Long and late, Paul Ellis sat there and many things, ghosts of the past, rose before him. As the midnight chimes rang out he knelt and prayed. "Oh, Lord, forgive me. I have gone astray and turned to my own way. I have been prejudiced. It was my influence which turned the tide against Robert Goodman. Thou knowest. Now, if Thou wilt only forgive and help me I will walk in the light as Thou sendest it, even consenting to be called a 'holiness crank.'"

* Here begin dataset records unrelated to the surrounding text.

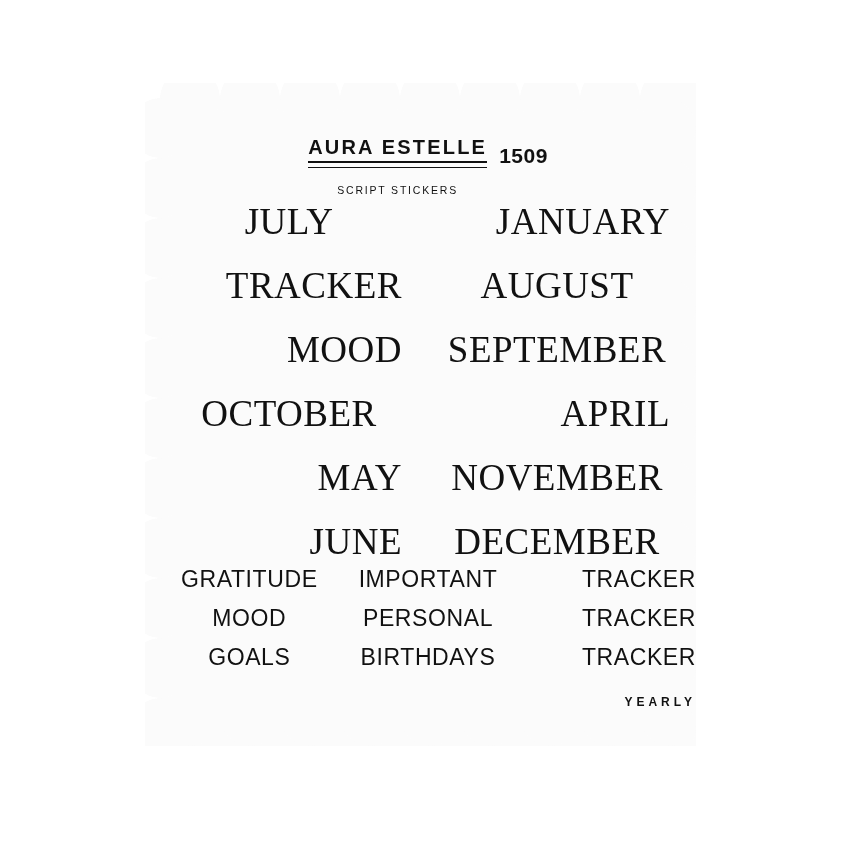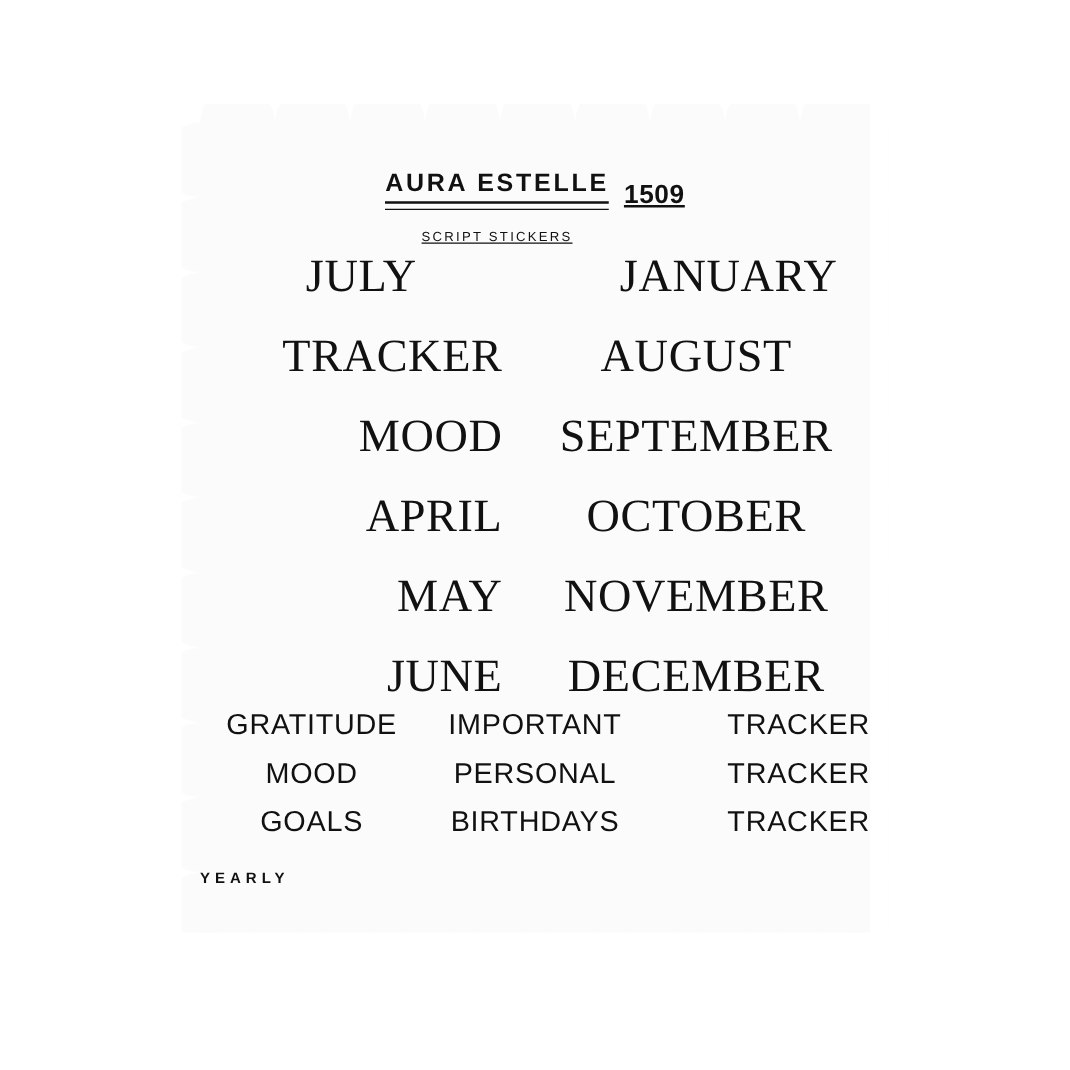"AURA ESTELLE" .header { text-decoration: underline -> none }
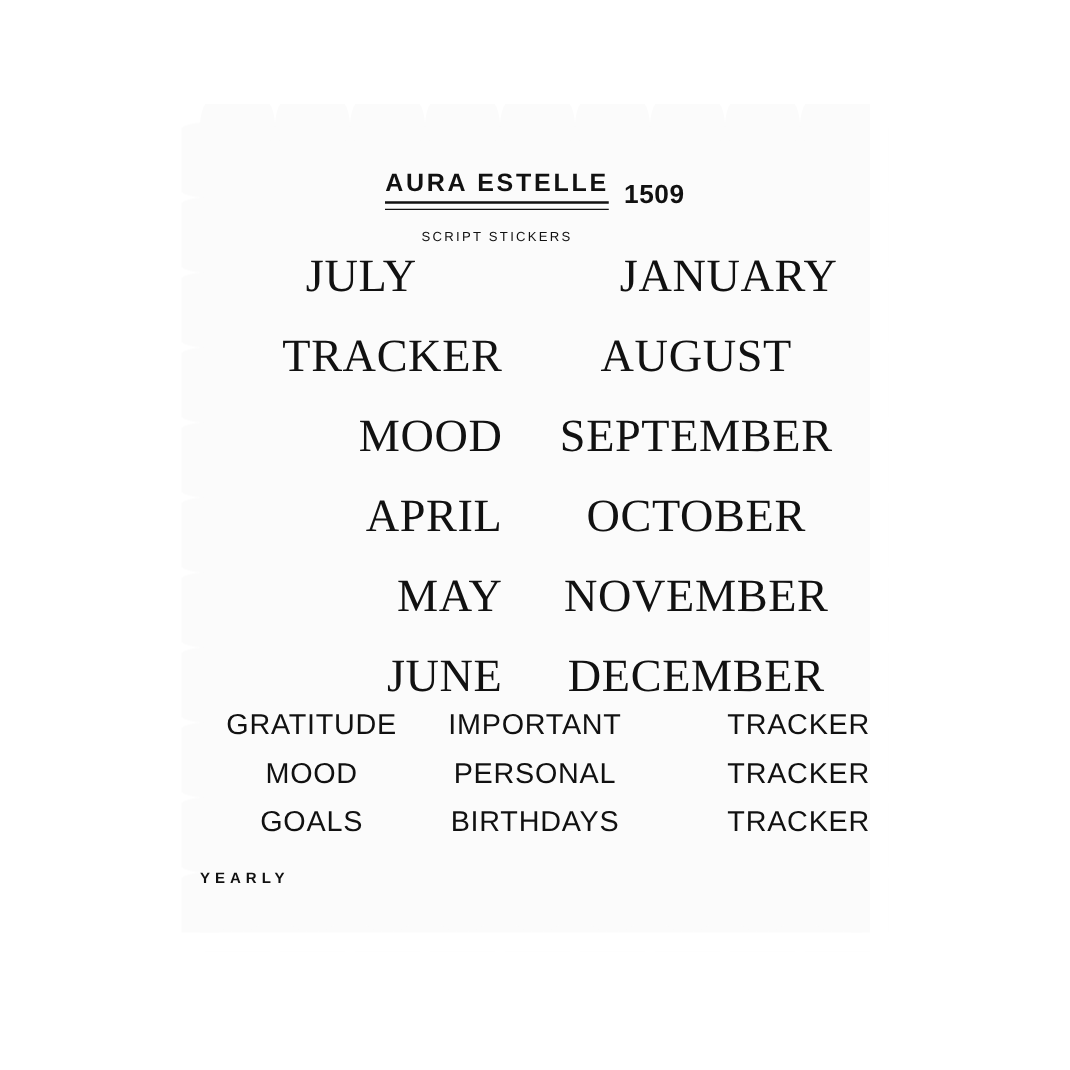"APRIL" div.month { order: before "OCTOBER" -> after "OCTOBER" }
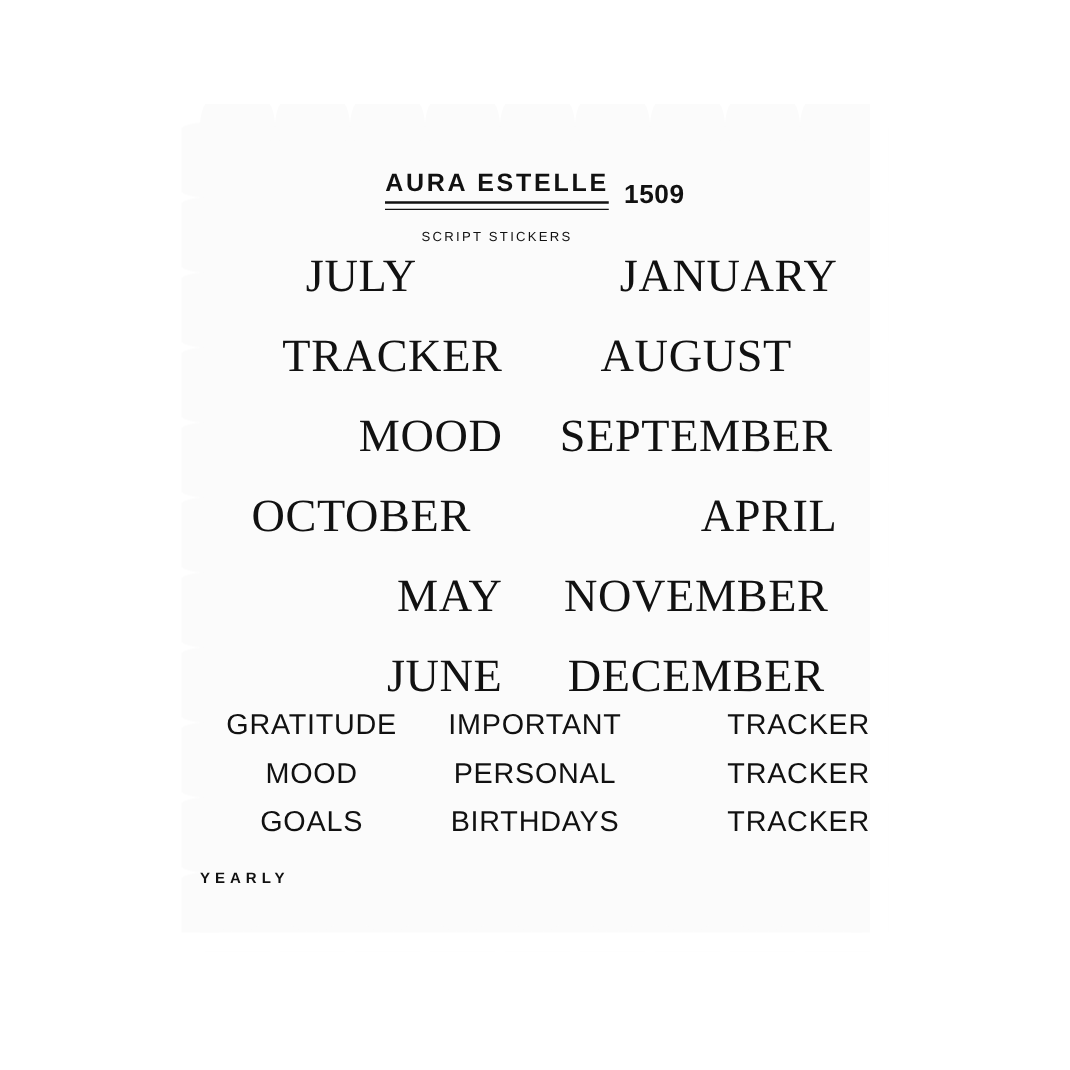"YEARLY" .footer-label { text-align: left -> right }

A few days afterward Robert Goodman received a large package from an unknown friend containing a warm overcoat and three pairs of shoes. His father also received a present. It came through the mail and was an honest confession of a wrong done him, also a check for one hundred dollars. One year later this church gave a unanimous call to Brother Goodman and the revival which broke out that winter was unprecedented in the annals of that church. Verily, "A little child shall lead them."

--Luella Watson Kinder, in _Christian Witness_

CARLETTA AND THE MERCHANT

"If I could only have your faith, gladly would I--but I was born a skeptic. I cannot look upon God and the future as _you_ do."

So said John Harvey as he walked with a friend under a dripping umbrella. John Harvey was a skeptic of thirty years standing and apparently hardened in his unbelief. Everybody had given him up as hopeless. Reasoning ever so calmly made no impression on the rocky soil of his heart. Alas! it was sad, very sad!

But one friend had never given him up. When spoken to about him-- "I will talk with and pray for that man until I die," he said; "and I will have faith that he may yet come out of darkness into the marvelous light."

And thus whenever he met him (John Harvey was always ready for a "talk,") Mr. Hawkins pressed home the truth. In answer, on that stormy night, he said: "God can change a skeptic, John. He has more power over your heart than you, and I mean still to pray for you."